IMHO if we want to make thread-safety an API requirement (and I think we have to, to some extent), we have to be specific. Also, the less unnecessary synchronization we do in upper layers the better the overall performance will be.
whether a function can be called concurrently with other functions in a given group or not,
This sounds like it could be really hard to track. I guess it would depend on these groups being very well specified?
A better angle might be to talk about thread-safe data structures rather than whether a group of functions can operate concurrently on a single instance.
Do you have an example of where you see this being used? For example the context structure when used in any of the rmw interface functions?
if we want to make thread-safety an API requirement (and I think we have to, to some extent)
+1 to making it a requirement.
A better angle might be to talk about thread-safe data structures rather than whether a group of functions can operate concurrently on a single instance.
I think that @hidmic comment was going in that direction. A function can be thread safely applied over a data structure, and another function can maybe not be applied thread safely over the same data structure.
What I meant was talking about data structures that contain their own locking or similar mechanisms to ensure they are thread safe, rather than putting the onus on the functions to declare that they use the data structure safely.
A function can be thread safely applied over a data structure
I don't understand what this means. Do you mean something like "all functions that are thread-safe over data structure X only ever read it"? That would imply that even though those functions are thread safe over X, you cannot use them at the same time as functions that write X or you would lose that thread safety.
On the other hand, if you mean "this function uses the locks to manage its access to X" then I think that you may as well just talk about whether X has associated locks or not, and make all functions that touch X thread-safe with respect to X by using the locks.
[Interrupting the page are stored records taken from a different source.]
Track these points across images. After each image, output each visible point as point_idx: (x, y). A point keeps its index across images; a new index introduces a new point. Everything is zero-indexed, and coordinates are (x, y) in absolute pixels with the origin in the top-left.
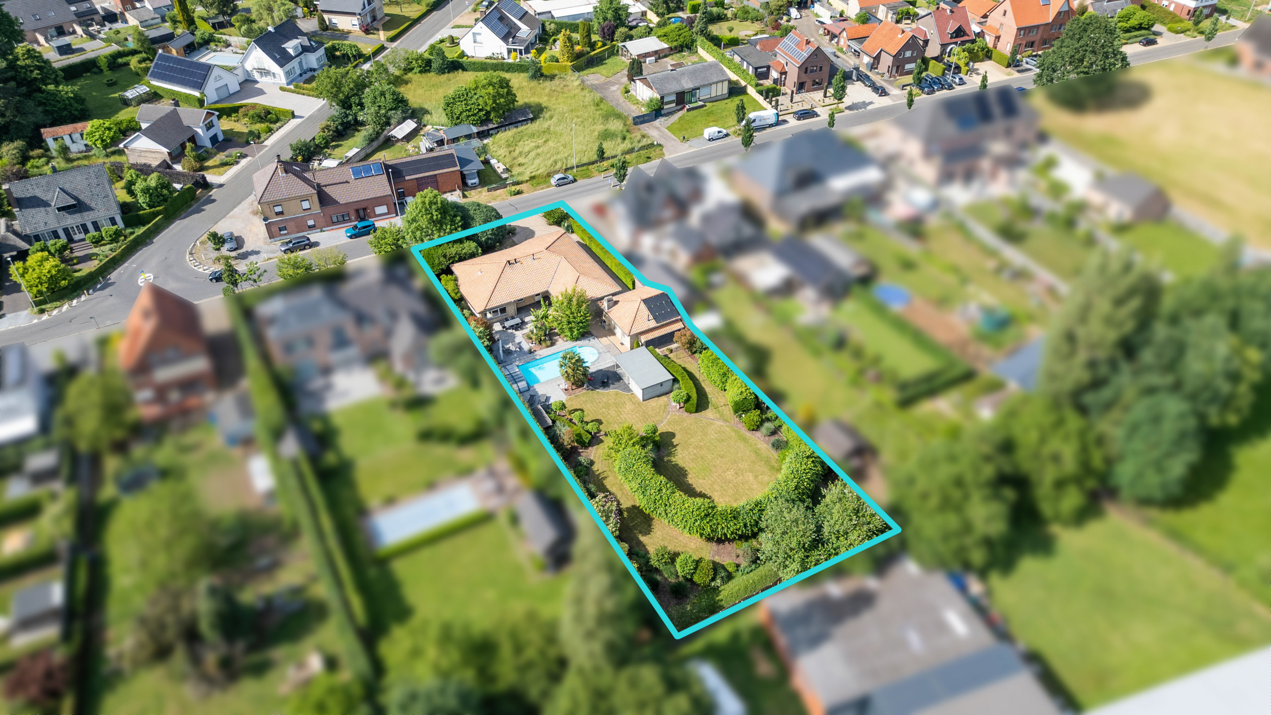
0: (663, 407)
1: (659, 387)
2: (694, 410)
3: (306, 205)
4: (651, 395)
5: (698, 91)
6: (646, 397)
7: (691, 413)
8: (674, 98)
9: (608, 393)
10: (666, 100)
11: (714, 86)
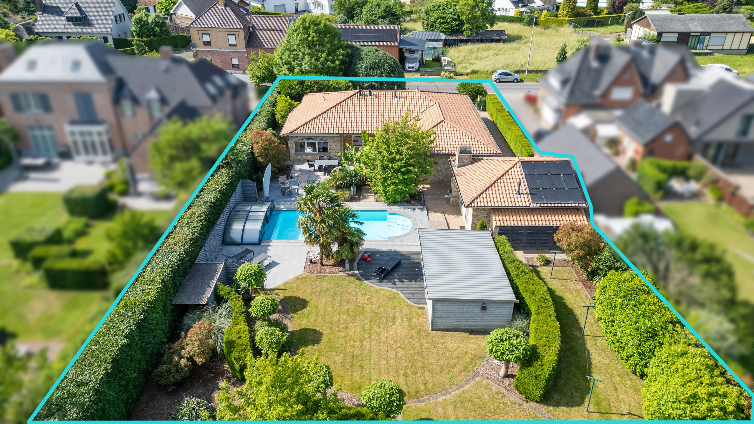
0: (467, 359)
1: (477, 311)
2: (537, 395)
3: (232, 40)
4: (451, 322)
5: (708, 37)
6: (440, 323)
7: (529, 398)
8: (674, 38)
9: (377, 291)
10: (663, 39)
11: (730, 37)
Anything that doesn't use the locks would be broken rather than just "not thread safe".
What I meant was talking about data structures that contain their own locking or similar mechanisms to ensure they are thread safe, rather than putting the onus on the functions to declare that they use the data structure safely.
This makes sense to me. It'd seem to me that if we document (a) data structures' support for concurrent access (or lack thereof), and (b) functions' reentrancy and argument mutability (not always implied by the arguments' type, e.g. allocators), we would be painting a complete picture.
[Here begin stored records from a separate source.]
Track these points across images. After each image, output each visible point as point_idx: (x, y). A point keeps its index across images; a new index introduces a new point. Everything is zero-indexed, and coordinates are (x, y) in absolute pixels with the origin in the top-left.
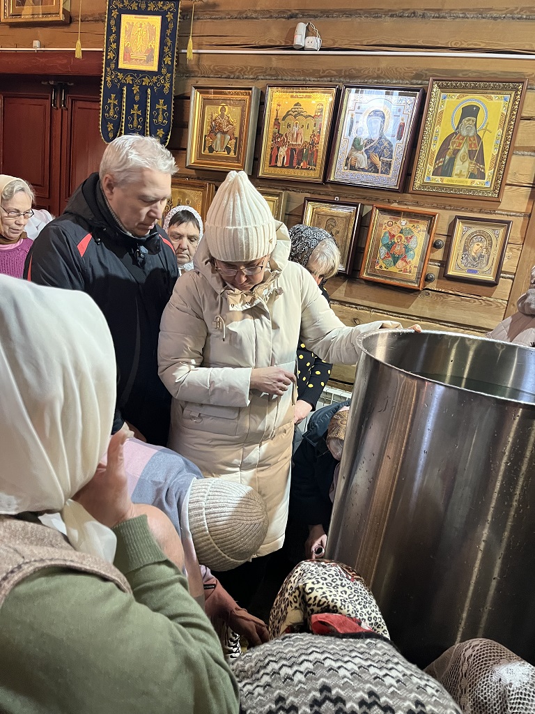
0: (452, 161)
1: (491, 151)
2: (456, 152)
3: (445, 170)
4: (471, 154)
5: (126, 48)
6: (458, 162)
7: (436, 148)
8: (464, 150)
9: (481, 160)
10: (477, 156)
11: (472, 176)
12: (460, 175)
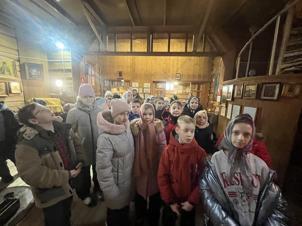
2: (4, 70)
3: (3, 73)
8: (6, 70)
10: (9, 71)
12: (7, 74)
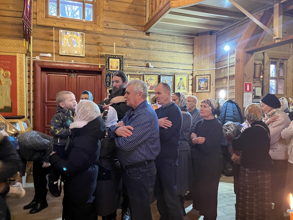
0: (180, 87)
1: (185, 85)
3: (179, 88)
4: (183, 85)
5: (111, 66)
6: (181, 87)
7: (177, 85)
8: (181, 85)
9: (184, 87)
10: (183, 86)
11: (183, 89)
12: (181, 89)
that would imply that even though those functions are thread safe over X, you cannot use them at the same time as functions that write X or you would lose that thread safety.
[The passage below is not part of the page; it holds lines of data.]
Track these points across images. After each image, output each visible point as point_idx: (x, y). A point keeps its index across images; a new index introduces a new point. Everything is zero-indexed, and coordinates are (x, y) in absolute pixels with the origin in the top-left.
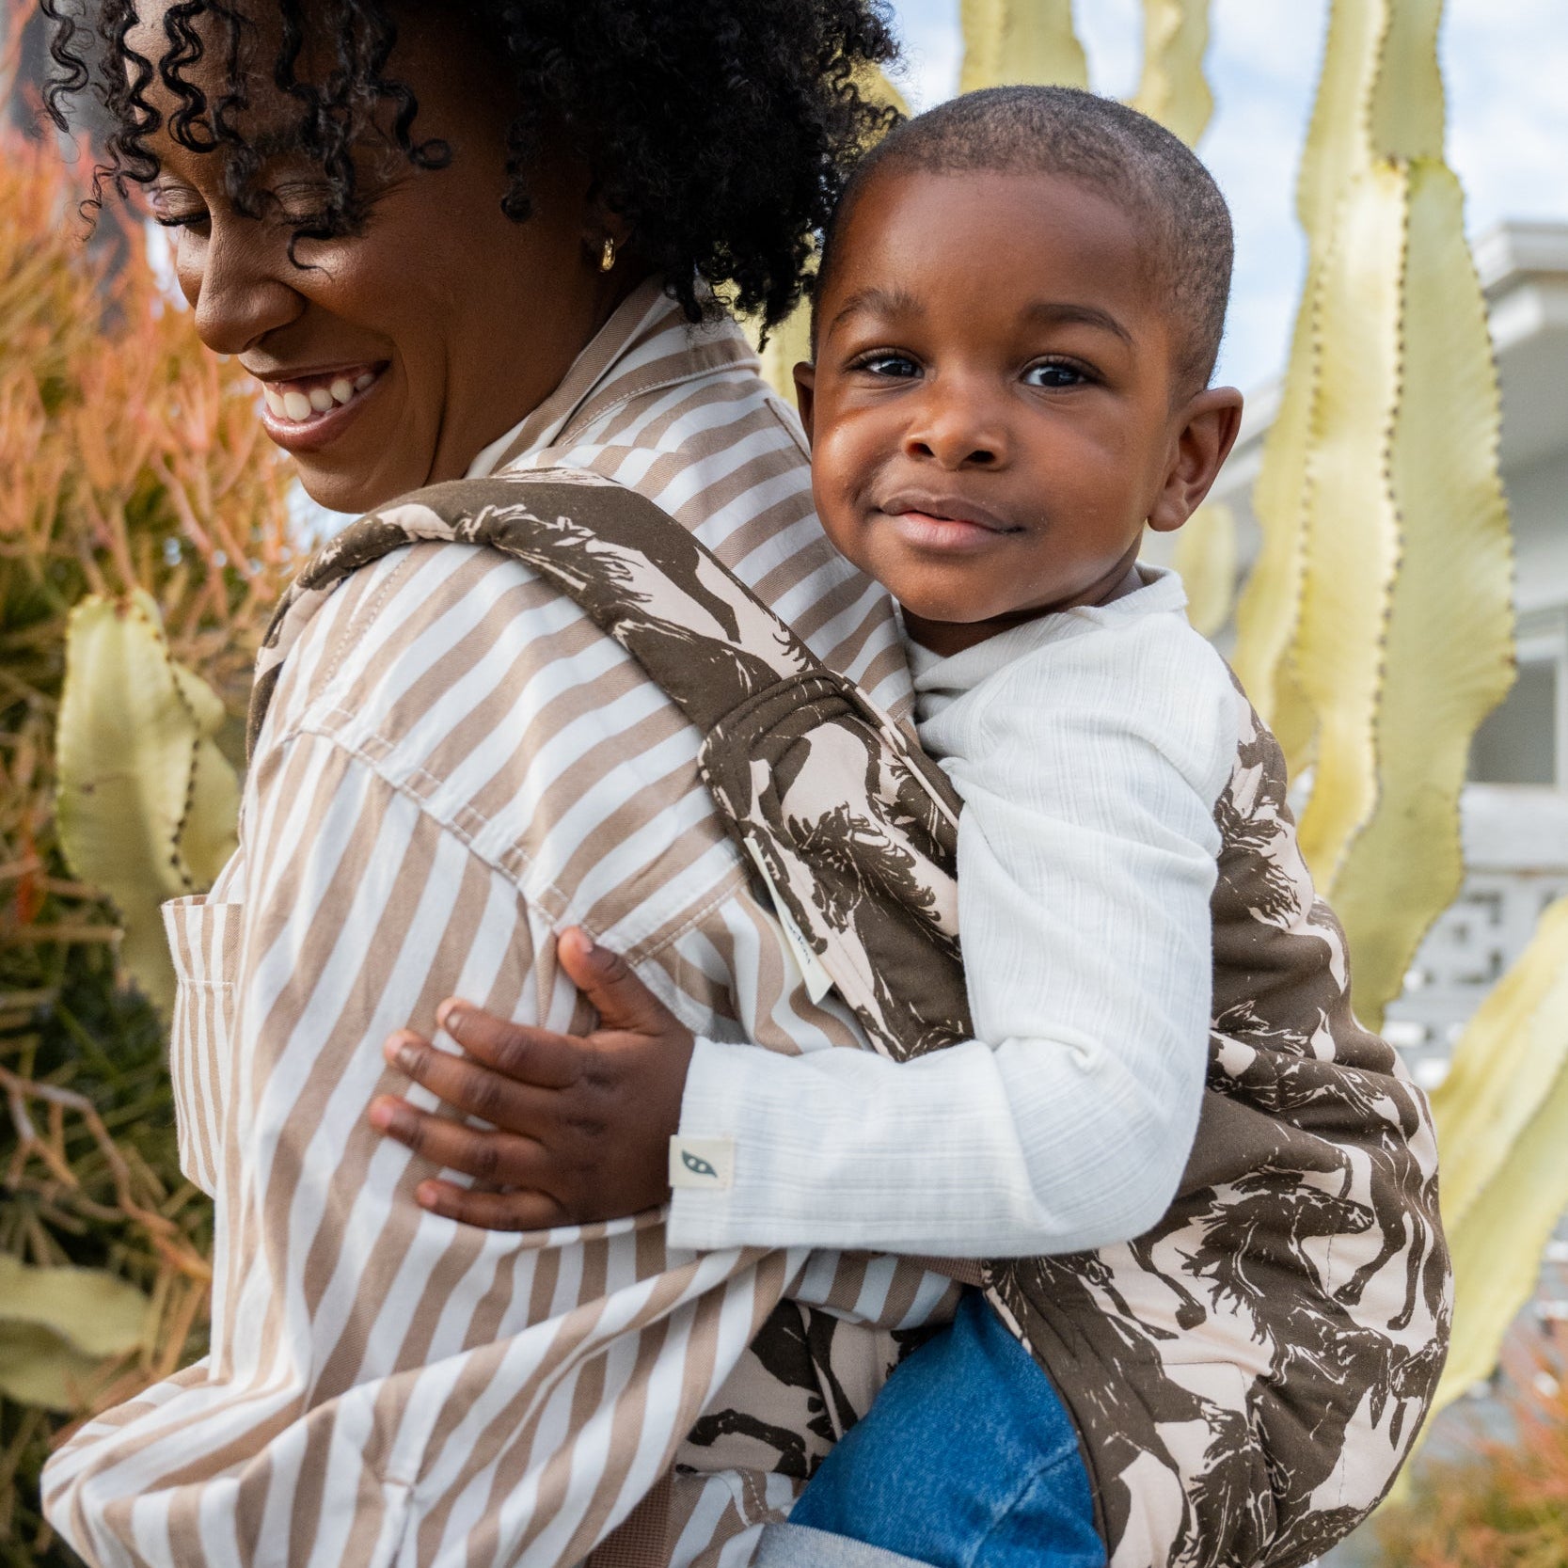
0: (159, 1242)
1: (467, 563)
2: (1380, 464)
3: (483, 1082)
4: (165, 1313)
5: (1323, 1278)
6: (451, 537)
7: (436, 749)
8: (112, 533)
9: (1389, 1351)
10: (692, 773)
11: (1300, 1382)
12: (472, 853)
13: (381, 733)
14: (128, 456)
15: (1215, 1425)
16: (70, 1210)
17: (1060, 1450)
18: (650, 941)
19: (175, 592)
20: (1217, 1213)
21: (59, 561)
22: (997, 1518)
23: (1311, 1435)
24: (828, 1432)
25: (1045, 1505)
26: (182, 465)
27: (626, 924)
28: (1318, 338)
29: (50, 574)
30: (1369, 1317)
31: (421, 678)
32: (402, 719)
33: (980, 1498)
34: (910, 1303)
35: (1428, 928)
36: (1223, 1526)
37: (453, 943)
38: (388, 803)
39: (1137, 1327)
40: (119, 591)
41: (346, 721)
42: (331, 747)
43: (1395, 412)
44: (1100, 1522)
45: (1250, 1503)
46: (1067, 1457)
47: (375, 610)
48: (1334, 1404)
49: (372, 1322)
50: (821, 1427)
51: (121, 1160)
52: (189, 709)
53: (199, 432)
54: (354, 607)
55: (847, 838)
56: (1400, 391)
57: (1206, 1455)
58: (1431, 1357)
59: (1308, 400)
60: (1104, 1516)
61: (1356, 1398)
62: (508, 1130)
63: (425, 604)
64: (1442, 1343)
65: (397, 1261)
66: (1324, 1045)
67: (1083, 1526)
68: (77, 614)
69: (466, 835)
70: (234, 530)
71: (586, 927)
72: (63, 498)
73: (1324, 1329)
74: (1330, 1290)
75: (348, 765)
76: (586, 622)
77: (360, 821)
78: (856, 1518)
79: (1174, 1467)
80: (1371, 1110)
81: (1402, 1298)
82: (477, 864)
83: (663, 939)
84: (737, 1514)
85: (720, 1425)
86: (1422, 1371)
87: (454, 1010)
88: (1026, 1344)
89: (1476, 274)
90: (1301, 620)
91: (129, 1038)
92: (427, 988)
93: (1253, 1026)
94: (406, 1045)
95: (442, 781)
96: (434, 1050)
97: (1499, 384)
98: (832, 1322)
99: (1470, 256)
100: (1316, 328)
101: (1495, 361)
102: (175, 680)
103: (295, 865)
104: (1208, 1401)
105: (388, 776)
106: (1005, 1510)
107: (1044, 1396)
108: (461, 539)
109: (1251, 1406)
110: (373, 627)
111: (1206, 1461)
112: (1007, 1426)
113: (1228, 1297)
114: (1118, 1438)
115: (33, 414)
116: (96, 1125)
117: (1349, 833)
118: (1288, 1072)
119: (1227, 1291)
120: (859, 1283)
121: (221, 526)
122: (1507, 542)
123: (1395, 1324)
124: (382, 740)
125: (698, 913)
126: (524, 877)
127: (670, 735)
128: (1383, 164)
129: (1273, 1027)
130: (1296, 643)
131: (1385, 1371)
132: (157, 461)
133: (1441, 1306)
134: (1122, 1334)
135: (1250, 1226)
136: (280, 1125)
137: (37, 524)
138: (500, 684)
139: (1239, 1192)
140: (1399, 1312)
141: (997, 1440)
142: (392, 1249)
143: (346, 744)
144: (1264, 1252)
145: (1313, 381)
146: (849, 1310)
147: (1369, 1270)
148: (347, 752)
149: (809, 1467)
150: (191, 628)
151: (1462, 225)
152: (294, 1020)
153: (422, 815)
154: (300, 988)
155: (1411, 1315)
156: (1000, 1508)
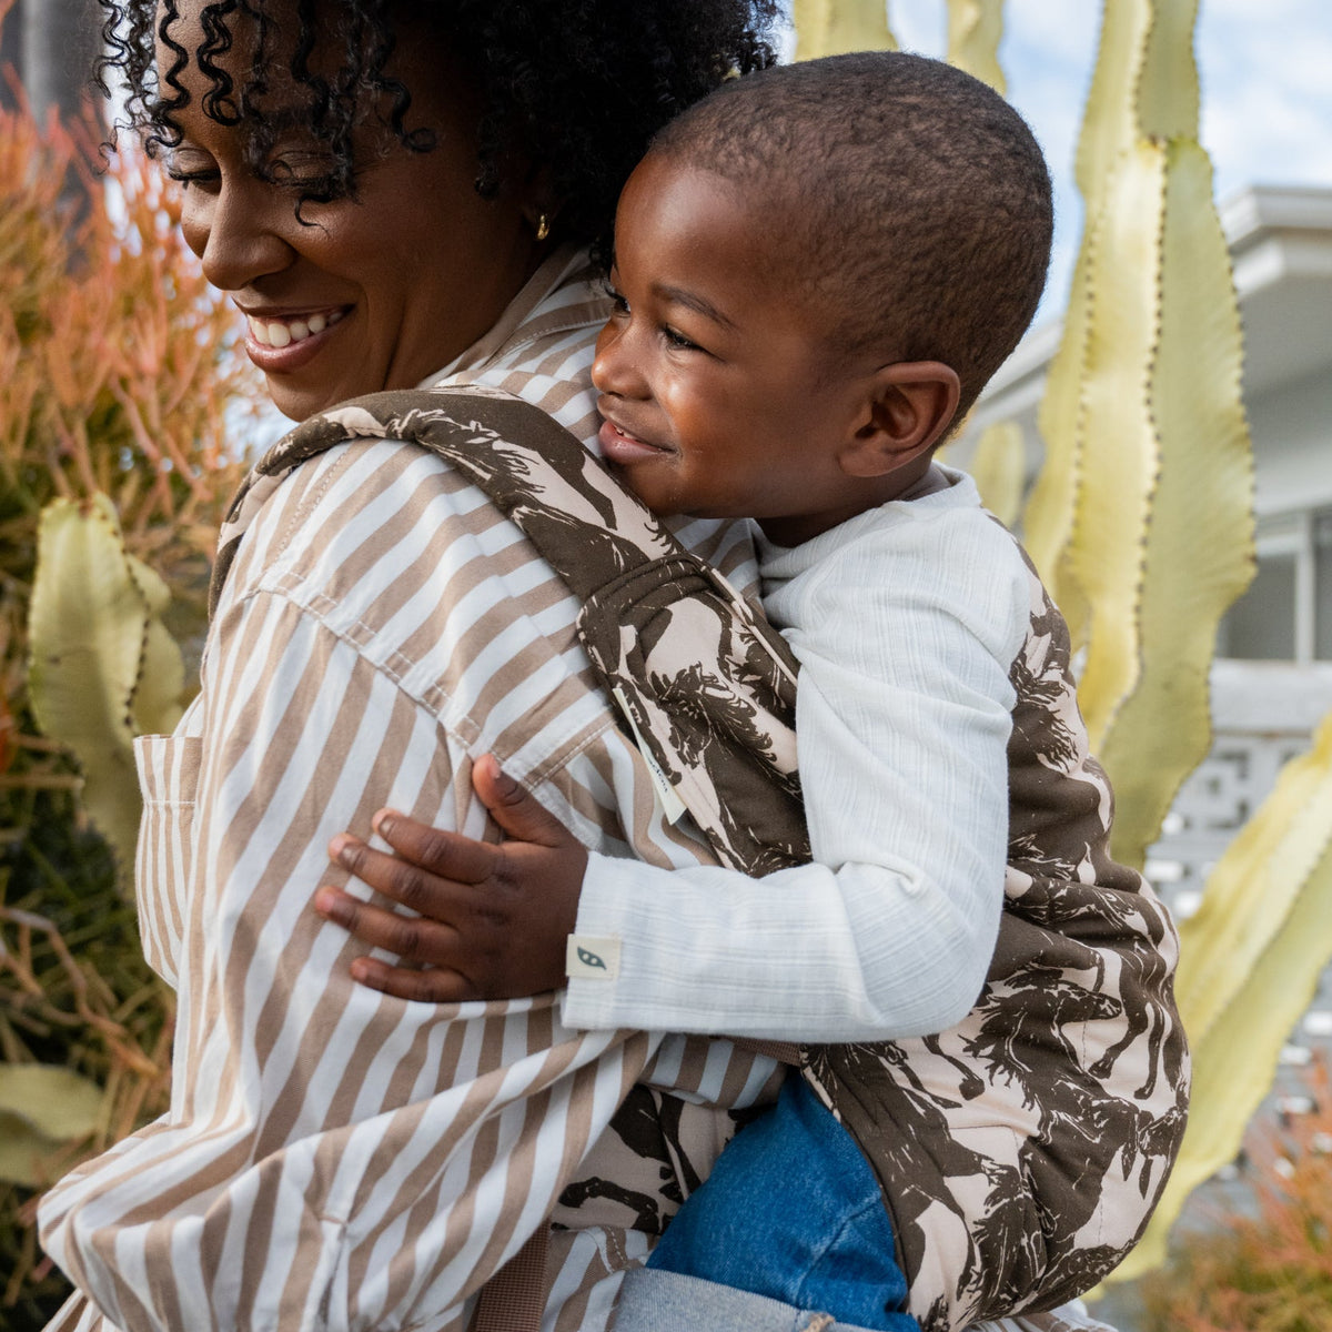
0: (112, 1043)
1: (396, 455)
2: (1143, 393)
3: (409, 875)
4: (116, 1103)
5: (1080, 1056)
6: (383, 435)
7: (371, 606)
8: (75, 443)
9: (1136, 1116)
10: (570, 634)
11: (1064, 1144)
12: (400, 688)
13: (327, 592)
14: (91, 377)
15: (993, 1177)
16: (35, 1015)
17: (867, 1200)
18: (547, 764)
19: (128, 493)
20: (993, 1004)
21: (30, 466)
22: (816, 1258)
23: (1074, 1187)
24: (676, 1196)
25: (855, 1245)
26: (135, 387)
27: (526, 750)
28: (1091, 287)
29: (22, 479)
30: (1120, 1087)
31: (359, 548)
32: (343, 582)
33: (802, 1241)
34: (744, 1084)
35: (1182, 782)
36: (1002, 1261)
37: (385, 763)
38: (332, 649)
39: (928, 1098)
40: (82, 494)
41: (298, 582)
42: (285, 603)
43: (1155, 350)
44: (901, 1259)
45: (1024, 1241)
46: (872, 1206)
47: (321, 493)
48: (1092, 1159)
49: (310, 1076)
50: (671, 1191)
51: (80, 974)
52: (141, 593)
53: (150, 358)
54: (304, 490)
55: (699, 692)
56: (1159, 332)
57: (987, 1202)
58: (1172, 1122)
59: (1083, 339)
60: (903, 1253)
61: (1110, 1155)
62: (427, 917)
63: (361, 488)
64: (1182, 1111)
65: (332, 1025)
66: (1087, 872)
67: (886, 1261)
68: (47, 513)
69: (395, 675)
70: (179, 441)
71: (494, 753)
72: (35, 413)
73: (1082, 1097)
74: (1085, 1066)
75: (299, 617)
76: (491, 507)
77: (309, 664)
78: (702, 1263)
79: (960, 1213)
80: (1124, 923)
81: (1146, 1073)
82: (404, 697)
83: (557, 763)
84: (602, 1263)
85: (587, 1190)
86: (1165, 1134)
87: (386, 818)
88: (836, 1114)
89: (1223, 235)
90: (1076, 524)
91: (87, 870)
92: (364, 800)
93: (1031, 854)
94: (347, 845)
95: (376, 632)
96: (371, 850)
97: (1242, 326)
98: (681, 1103)
99: (1218, 220)
100: (1089, 279)
101: (1239, 307)
102: (129, 569)
103: (255, 698)
104: (987, 1158)
105: (332, 628)
106: (823, 1251)
107: (852, 1156)
108: (391, 436)
109: (1023, 1161)
110: (319, 507)
111: (986, 1208)
112: (822, 1182)
113: (1002, 1073)
114: (913, 1189)
115: (10, 342)
116: (58, 943)
117: (1116, 702)
118: (1058, 895)
119: (1001, 1068)
120: (702, 1068)
121: (168, 438)
122: (1249, 459)
123: (1140, 1094)
124: (328, 598)
125: (584, 739)
126: (442, 712)
127: (553, 603)
128: (1146, 142)
129: (1047, 856)
130: (1071, 543)
131: (1133, 1133)
132: (114, 382)
133: (1179, 1080)
134: (915, 1104)
135: (1021, 1016)
136: (240, 910)
137: (13, 436)
138: (423, 554)
139: (1010, 988)
140: (1143, 1084)
141: (814, 1193)
142: (328, 1014)
143: (298, 601)
144: (1032, 1037)
145: (1087, 323)
146: (693, 1092)
147: (1117, 1049)
148: (299, 607)
149: (661, 1225)
150: (141, 523)
151: (1212, 194)
152: (253, 826)
153: (360, 659)
154: (259, 800)
155: (1153, 1085)
156: (819, 1249)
I will say that knowing when a read-write lock can be used instead of a mutex would be valuable.
Anything that doesn't use the locks would be broken rather than just "not thread safe".
Agreed.
I don't understand what this means. Do you mean something like "all functions that are thread-safe over data structure X only ever read it"? That would imply that even though those functions are thread safe over X, you cannot use them at the same time as functions that write X or you would lose that thread safety.
:+1: Reconsidering my previous comment, I agree with this. Only specifying if a data structure is thread safe or not is more logical.
@ros2/team ping on this one for any other ideas or opinions here.
https://github.com/ros2/rmw/pull/270 introduced extra paragraphs to explain thread safety of some functions, which I think is nice.
I think it would also be nice to have a note together with structures, commenting if they are expected to be thread safe or not.
e.g.: rmw_publisher_t is expected to be a thread safe object.
I think that would be enough to have thread-safety clearly documented.